## What you are asked to do
Exact reproduction required: the lines below from the line with "ここでリスナーの皆様からいただいた、お便りもご紹介し" to the line with "さんと呼んでしまう」です！", both ends included, and no others.

## Listed records
=== Begin Enclosure ===

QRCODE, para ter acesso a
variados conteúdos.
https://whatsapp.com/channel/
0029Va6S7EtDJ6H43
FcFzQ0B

=== End Enclosure ===
=== Begin Enclosure ===

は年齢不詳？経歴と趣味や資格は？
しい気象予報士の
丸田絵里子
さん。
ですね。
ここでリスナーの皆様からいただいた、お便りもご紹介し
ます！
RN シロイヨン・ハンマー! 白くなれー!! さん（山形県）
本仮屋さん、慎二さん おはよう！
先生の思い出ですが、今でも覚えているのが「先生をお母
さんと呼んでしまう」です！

=== End Enclosure ===

## Task solution
ここでリスナーの皆様からいただいた、お便りもご紹介し
ます！
RN シロイヨン・ハンマー! 白くなれー!! さん（山形県）
本仮屋さん、慎二さん おはよう！
先生の思い出ですが、今でも覚えているのが「先生をお母
さんと呼んでしまう」です！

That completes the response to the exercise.